News - Mahalnya biaya untuk kuliah di perguruan tinggi negeri (PTN) kembali menelurkan masalah. Kali ini Institut Teknologi Bandung (ITB) kembali menjadi sorotan setelah beredar kabar adanya aturan yang mewajibkan penerima beasiswa berupa keringanan Uang Kuliah Tunggal (UKT) bekerja paruh waktu (part time) di kampus. Sebelumnya, Kampus Biru – sebutan untuk ITB – juga menuai polemik karena mengizinkan skema pinjaman daring (pinjol) agar mahasiswa bisa bayar UKT.

Menurut informasi yang beredar, mahasiswa penerima pengurangan UKT lewat beasiswa diminta mengisi tautan Google Form sebagai bagian dari proses 'magang' untuk kebutuhan kampus. Surat elektronik dari kampus yang meminta mahasiswa untuk magang di kampus juga beredar luas di media sosial.

Mahasiswa penerima beasiswa diminta mengisi tautan Google Form yang harus diserahkan paling lambat pada Jumat (27/9/2024) pukul 19.00 WIB. Kewajiban ini mencakup semua mahasiswa penerima beasiswa UKT dan bertujuan untuk membantu operasional kampus.

"ITB membuat kebijakan kepada seluruh mahasiswa ITB yang menerima beasiswa UKT, yaitu beasiswa dalam bentuk pengurangan UKT, diwajibkan melakukan kerja paruh waktu untuk ITB,” tulis penggalan surel tersebut.

Kebijakan untuk mewajibkan mahasiswa menjadi pekerja paruh waktu ini tak ayal menuai protes. Mahasiswa ITB mulai menyuarakan keresahan mereka. Kampus disebut melanggar ketentuan beasiswa pengurangan UKT sebab mensyaratkan mahasiswa menjadi pekerja magang.

Wakil Menteri Koordinator Kesejahteraan Mahasiswa Kabinet Keluarga Mahasiswa (KM) ITB, Bashravie Thamrin, misalnya. Ia merujuk pada regulasi Permendikbud Nomor 2 Tahun 2024 yang menyebut beasiswa UKT didefinisikan sebagai penurunan tarif dan/atau perubahan kelompok UKT. Selain itu, beasiswa didefinisikan juga sebagai pemberian keringanan UKT.
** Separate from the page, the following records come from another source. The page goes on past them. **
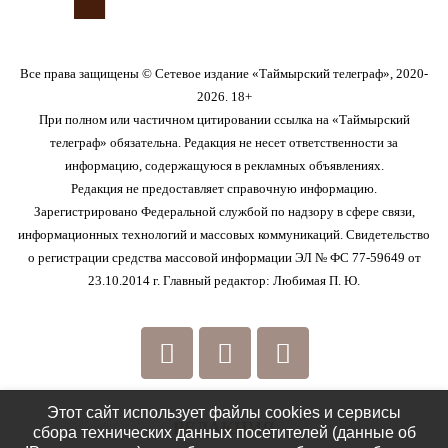
Все права защищены © Сетевое издание «Таймырский телеграф», 2020-
2026. 18+
При полном или частичном цитировании ссылка на «Таймырский
телеграф» обязательна. Редакция не несет ответственности за
информацию, содержащуюся в рекламных объявлениях.
Редакция не предоставляет справочную информацию.
Зарегистрировано Федеральной службой по надзору в сфере связи,
информационных технологий и массовых коммуникаций. Свидетельство
о регистрации средства массовой информации ЭЛ № ФС 77-59649 от
23.10.2014 г. Главный редактор: Любимая П. Ю.
Этот сайт использует файлы cookies и сервисы
РЕДАКЦИЯ
сбора технических данных посетителей (данные об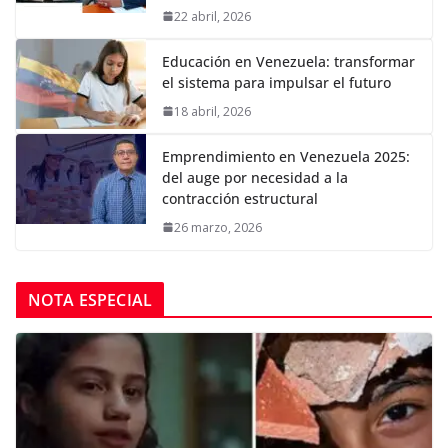
22 abril, 2026
Educación en Venezuela: transformar
el sistema para impulsar el futuro
18 abril, 2026
Emprendimiento en Venezuela 2025:
del auge por necesidad a la
contracción estructural
26 marzo, 2026
NOTA ESPECIAL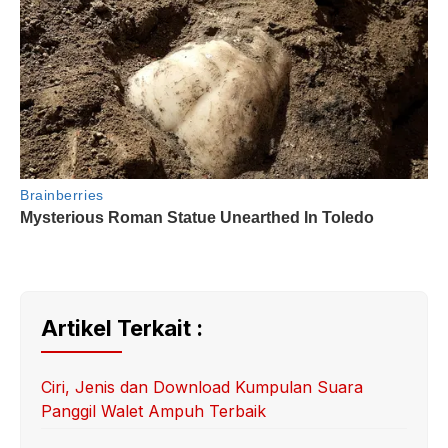
Artikel Terkait :
Ciri, Jenis dan Download Kumpulan Suara
Panggil Walet Ampuh Terbaik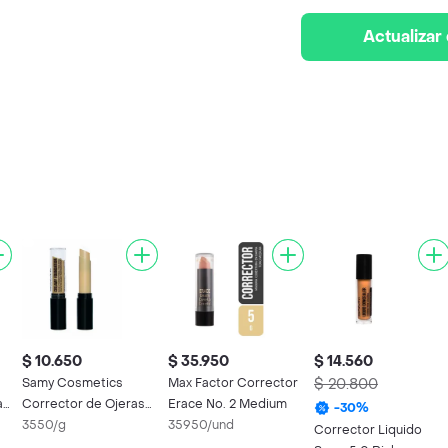
Actualizar
$ 10.650
$ 35.950
$ 14.560
Samy Cosmetics
Max Factor Corrector
$ 20.800
a
Corrector de Ojeras
Erace No. 2 Medium
-
30
%
Barra Chocolate
3550/g
35950/und
Corrector Liquido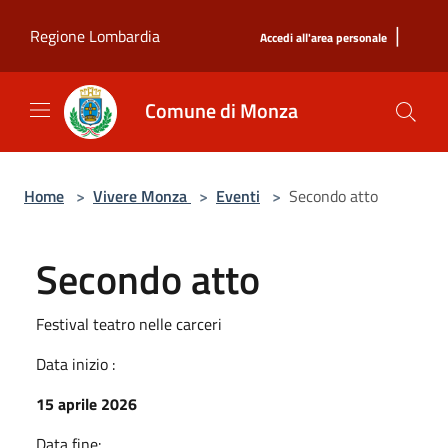
Salta al contenuto principale
|
Regione Lombardia
Accedi all'area personale
Comune di Monza
Home
>
Vivere Monza
>
Eventi
>
Secondo atto
Secondo atto
Festival teatro nelle carceri
Data inizio :
15 aprile 2026
Data fine: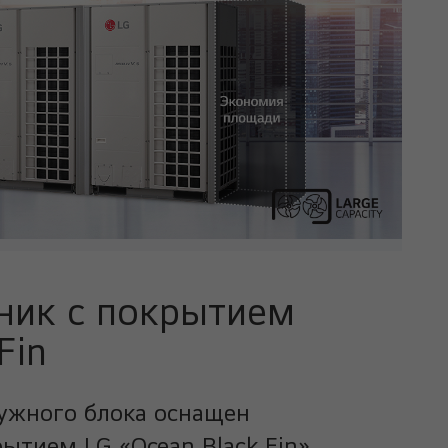
ник с покрытием
Fin
ужного блока оснащен
тием LG «Ocean Black Fin»,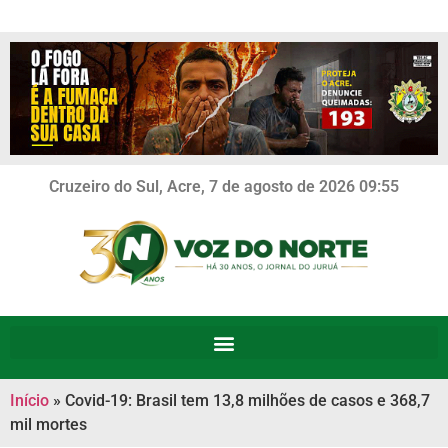
Cruzeiro do Sul, Acre, 7 de agosto de 2026 09:55
Início
»
Covid-19: Brasil tem 13,8 milhões de casos e 368,7
mil mortes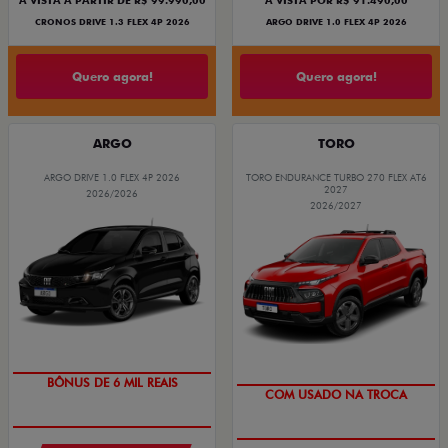
À VISTA A PARTIR DE R$ 99.990,00
À VISTA POR R$ 91.490,00
CRONOS DRIVE 1.3 FLEX 4P 2026
ARGO DRIVE 1.0 FLEX 4P 2026
Quero agora!
Quero agora!
ARGO
TORO
ARGO DRIVE 1.0 FLEX 4P 2026
TORO ENDURANCE TURBO 270 FLEX AT6
2027
2026/2026
2026/2027
TAXA ZERO
OPORTUNIDADE
BÔNUS DE 6 MIL REAIS
COM USADO NA TROCA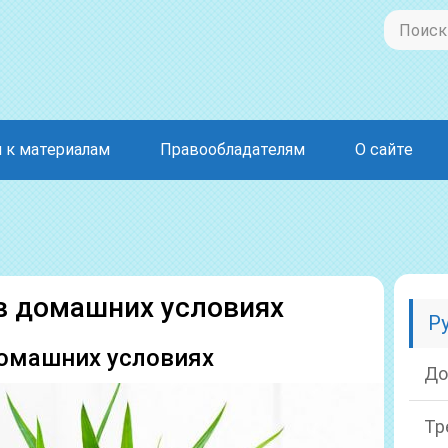
 к материалам
Правообладателям
О сайте
в домашних условиях
Р
домашних условиях
До
Тр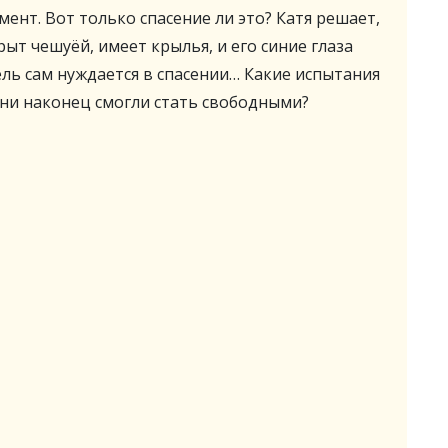
ент. Вот только спасение ли это? Катя решает,
крыт чешуёй, имеет крылья, и его синие глаза
тель сам нуждается в спасении… Какие испытания
они наконец смогли стать свободными?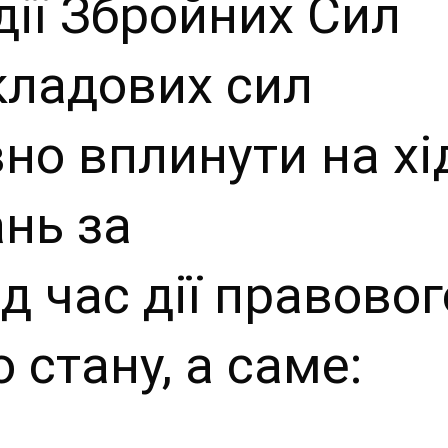
дії Збройних Сил
складових сил
но вплинути на хі
нь за
д час дії правовог
стану, а саме: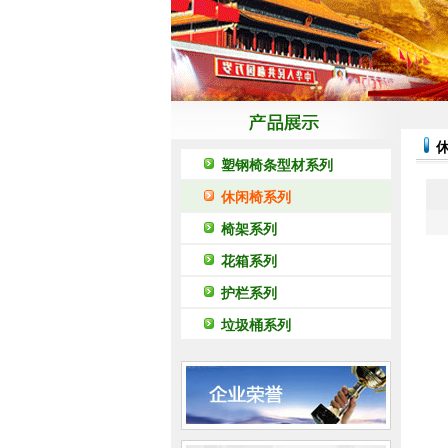
塑钢椅条型材系列
休闲椅系列
椅架系列
花箱系列
护栏系列
垃圾桶系列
Menurut Bashravie, upaya yang dilakukan kampusnya adalah bentuk gimik mengartikan diksi beasiswa UKT. Dia menilai pihak rektorat ITB telah sewenang-wenang menggunakan diksi beasiswa dengan mengharapkan timbal balik dari mahasiswa agar mendapatkan keringanan UKT.

"Dimana karena penggunaan diksi beasiswa, ini merupakan hal wajar bagi rektorat untuk meminta 'timbal balik' dari para penerima program yang sebenarnya adalah hak mahasiswa sesuai permendikbud tersebut," kata Bashravie dalam keterangan yang diterima Tirto, Kamis (26/9/2024).

KM ITB, kata Bashravie, meminta rektorat ITB menjelaskan perbedaan diksi keringanan UKT dan beasiswa UKT ini. Mereka menduga sudah terjadi pelanggaran dengan adanya aturan anyar bagi penerima beasiswa UKT ini.

"Seminimalnya membantu pemahaman orang tua mahasiswa dan masyarakat bahwa rektorat kami melalui Direktorat Pendidikan ITB sudah melakukan pelanggaran terhadap Permendikbud Nomor 2 Tahun 2024," terangnya.

Ketua Kabinet Keluarga Mahasiswa (KM) ITB, Fidela Mawa Huwaida, ikut menambahkan. Ia menilai kebijakan ini menunjukkan ITB tak sepenuhnya ikhlas memberikan keringanan UKT kepada mahasiswa. Aturan ini, kata Fidela, semakin memperburuk kondisi mahasiswa yang sudah kesulitan mendapatkan keringanan UKT.

Selain itu, adanya ancaman evaluasi ulang proses pengajuan keringanan UKT makin memperlihatkan ketidakpedulian pihak kampus terhadap kesejahteraan mahasiswa. “Padahal, mendapatkan pendidikan dengan biaya yang terjangkau merupakan hak mahasiswa," kata Fidela.